Me explico. Si definimos a un profesional como un sujeto capaz de realizar actividades especializadas que requieren de una educación previa; si asumimos que esta educación necesita desarrollar su capacidad de poner en práctica reflexivamente un conjunto de conocimientos; y si aceptamos que este ejercicio se hace sobre la base de un diagnóstico que aporte explicaciones razonables a la situación que se busca resolver (Hualde, 2000), podremos comprobar sin dificultad que nuestras tradiciones formativas apuntan en una dirección distinta.

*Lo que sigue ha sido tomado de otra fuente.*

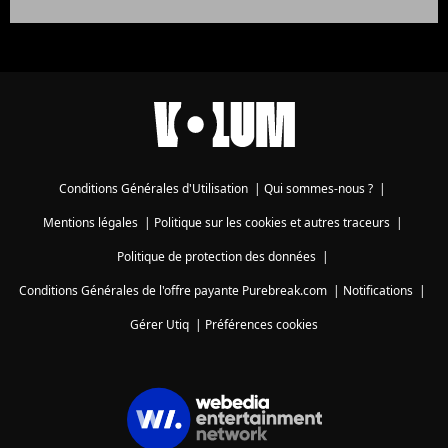
Conditions Générales d'Utilisation
|
Qui sommes-nous ?
|
Mentions légales
|
Politique sur les cookies et autres traceurs
|
Politique de protection des données
|
Conditions Générales de l'offre payante Purebreak.com
|
Notifications
|
Gérer Utiq
|
Préférences cookies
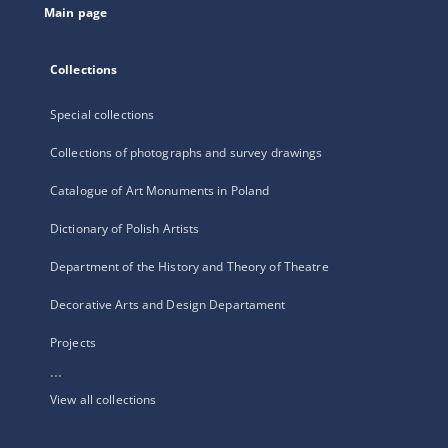
Main page
Collections
Special collections
Collections of photographs and survey drawings
Catalogue of Art Monuments in Poland
Dictionary of Polish Artists
Department of the History and Theory of Theatre
Decorative Arts and Design Departament
Projects
...
View all collections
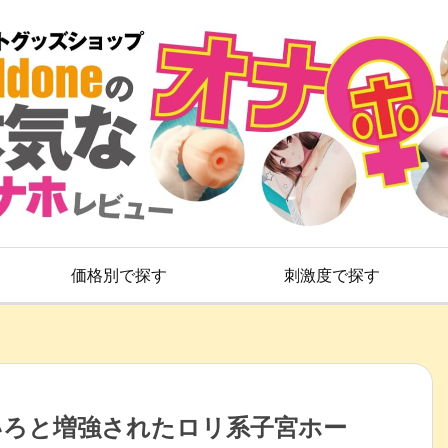
価格別で探す
刺激度で探す
/ いろいろと増強されたロリ系子宮ホー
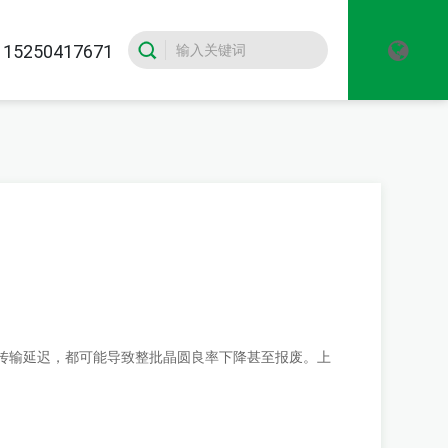
5250417671
传输延迟，都可能导致整批晶圆良率下降甚至报废。上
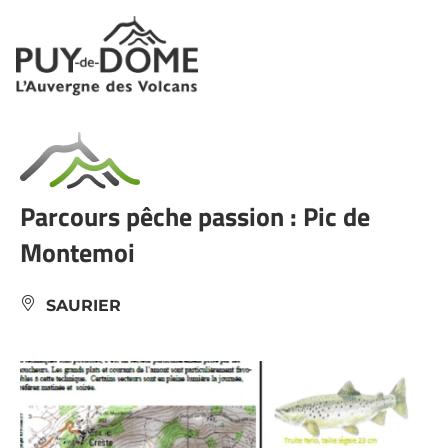
Panneau de gestion des cookies
Parcours pêche passion : Pic de
Montemoi
SAURIER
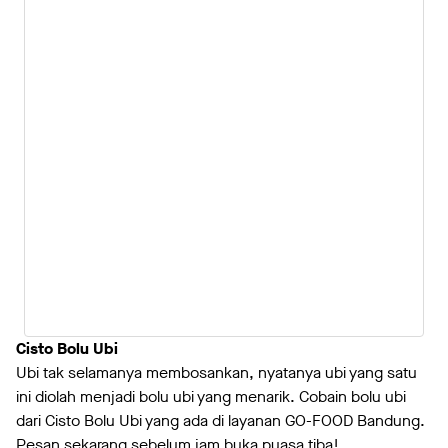
Cisto Bolu Ubi
Ubi tak selamanya membosankan, nyatanya ubi yang satu
ini diolah menjadi bolu ubi yang menarik. Cobain bolu ubi
dari Cisto Bolu Ubi yang ada di layanan GO-FOOD Bandung.
Pesan sekarang sebelum jam buka puasa tiba!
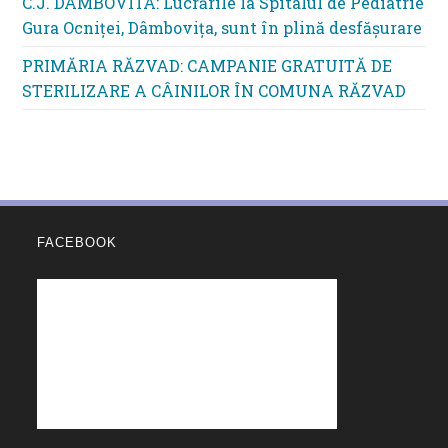
C.J. DAMBOVITA: Lucrările la Spitalul de Pediatrie
Gura Ocniței, Dâmbovița, sunt în plină desfășurare
PRIMĂRIA RĂZVAD: CAMPANIE GRATUITĂ DE
STERILIZARE A CÂINILOR ÎN COMUNA RĂZVAD
FACEBOOK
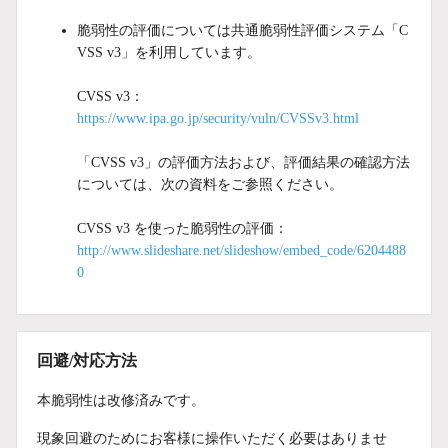
脆弱性の評価については共通脆弱性評価システム「C
VSS v3」を利用しています。
CVSS v3：
https://www.ipa.go.jp/security/vuln/CVSSv3.html
「CVSS v3」の評価方法および、評価結果の確認方法
については、次の資料をご参照ください。
CVSS v3 を使った脆弱性の評価：
http://www.slideshare.net/slideshow/embed_code/6204488
0
回避/対応方法
本脆弱性は改修済みです。
現象回避のためにお客様に操作いただく必要はありませ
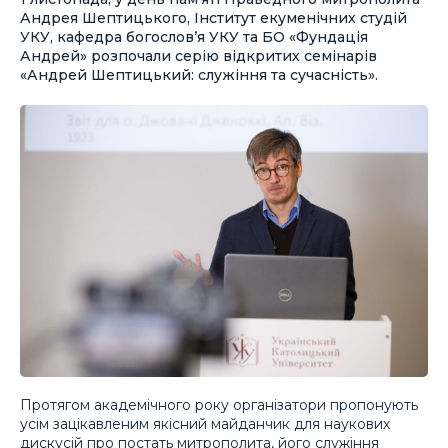
Андрея Шептицького, Інститут екуменічних студій
УКУ, кафедра богослов’я УКУ та БО «Фундація
Андрей» розпочали серію відкритих семінарів
«Андрей Шептицький: служіння та сучасність».
Протягом академічного року організатори пропонують
усім зацікавленим якісний майданчик для наукових
дискусій про постать митрополита, його служіння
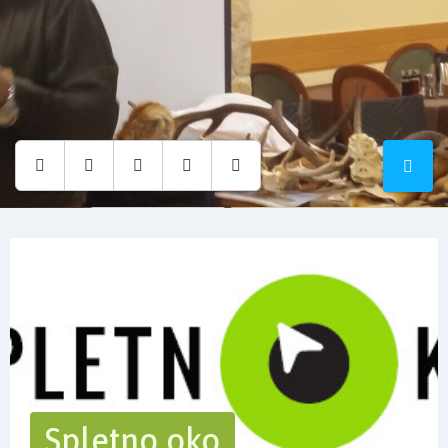
Osnovna
šola
Hruševec
Spletno oko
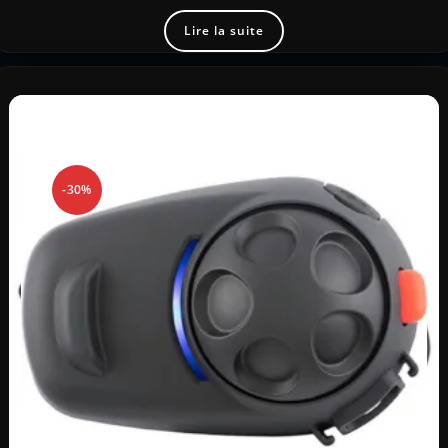
Lire la suite
-30%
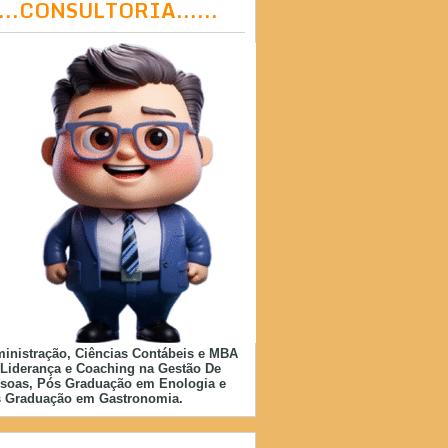
....CONSULTORIA......
inistração, Ciências Contábeis e MBA
Liderança e Coaching na Gestão De
soas, Pós Graduação em Enologia e
 Graduação em Gastronomia.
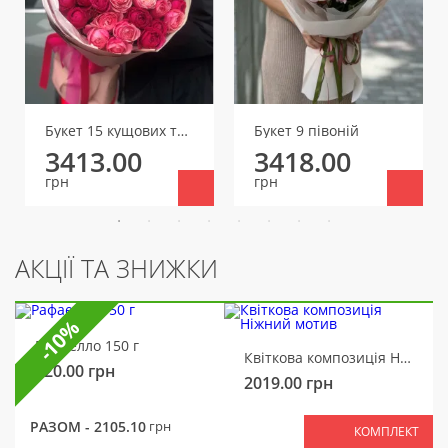
Букет 15 кущових троянд
Букет 9 півоній
3413.00
3418.00
грн
грн
АКЦІЇ ТА ЗНИЖКИ
-10%
Рафаелло 150 г
Квіткова композиція Ніжний мотив
320.00
грн
2019.00
грн
РАЗОМ -
2105.10
грн
КОМПЛЕКТ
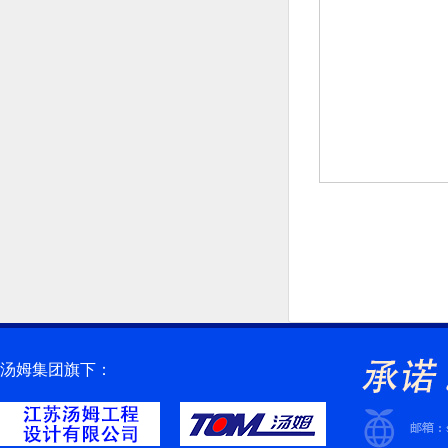
汤姆集团旗下：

Porque una cosa es entregar conocimientos al docente para que los transmita a otros, y otra muy diferentes es enseñarle a emplearlos para construir respuestas a los retos de un aprendizaje que ahora se basa en la capacidad de pensar. Es también distinto entregarle conocimientos pedagógicos, desarrollando al mismo tiempo su capacidad de utilizarlos para diseñar y decidir soluciones didácticas pertinentes a las diversas necesidades de aprendizaje que diagnostique en cada situación; que enseñarle secuencias didácticas prediseñadas para aplicar sin necesidad de diagnóstico ni reflexión sobre cada caso que le toque enfrentar. Para hacer lo segundo no necesita estudiar cinco años. En mucho menos tiempo puede aprender las técnicas y procedimientos que le solicitarán aplicar sin mayor análisis y de manera indiscriminada.
El telescopio de Galileo
Un viejo proverbio hebreo dice que el hábito es al principio ligero como una telaraña y muy pronto sólido como un cable. Será por eso que, como reza un conocido aforismo jurídico, la costumbre es siempre más fuerte que la ley. Lo que explica el desconcierto de mi alumna cuando le digo que su colección de resúmenes no es un marco teórico; o el de mis estudiantes del diplomado, cuando les digo que relatar una anécdota no es lo mismo que analizarla empleando determinados conceptos; o el de los asesores de tesis de pregrado, cuando sus alumnos le preguntan si les es permitido interpretar los datos utilizando las citas de los autores que inspiraron su estudio; o el de la psicóloga del nido, cuando se le hace ver la sencilla cadena de hechos que explican el comportamiento de su perspicaz hijo.
Pensar la realidad de manera inconexa, relacionarse con fragmentos aislados del conocimiento humano, asumir que teoría y práctica son mundos separados cuya relación no tiene por qué perjudicarnos el sueño, se ha vuelto tan habitual en nuestras vidas y hemos construido tantas estructuras en base a estas certezas, que quien diga lo contrario puede ser rápidamente convertido en objeto de compasión, de burla o de rabia. Recordemos que en el siglo XVI, el filósofo Cesare Cremonini se negó a mirar por el telescopio de Galileo aduciendo dolor de cabeza, para disimular el miedo de ver algo que contradijera sus creencias previas; como muchos filósofos y teólogos de la época, que decían no necesitar mirar para saber que lo que Galileo afirmaba era falso. Ese telescopio, sin embargo, el mismo que mostraba innumerables estrellas en el cielo hasta entonces invisibles al ojo humano, es el que necesitaríamos ahora para volver a mirar la manera como estamos habituados a diseñar formación docente.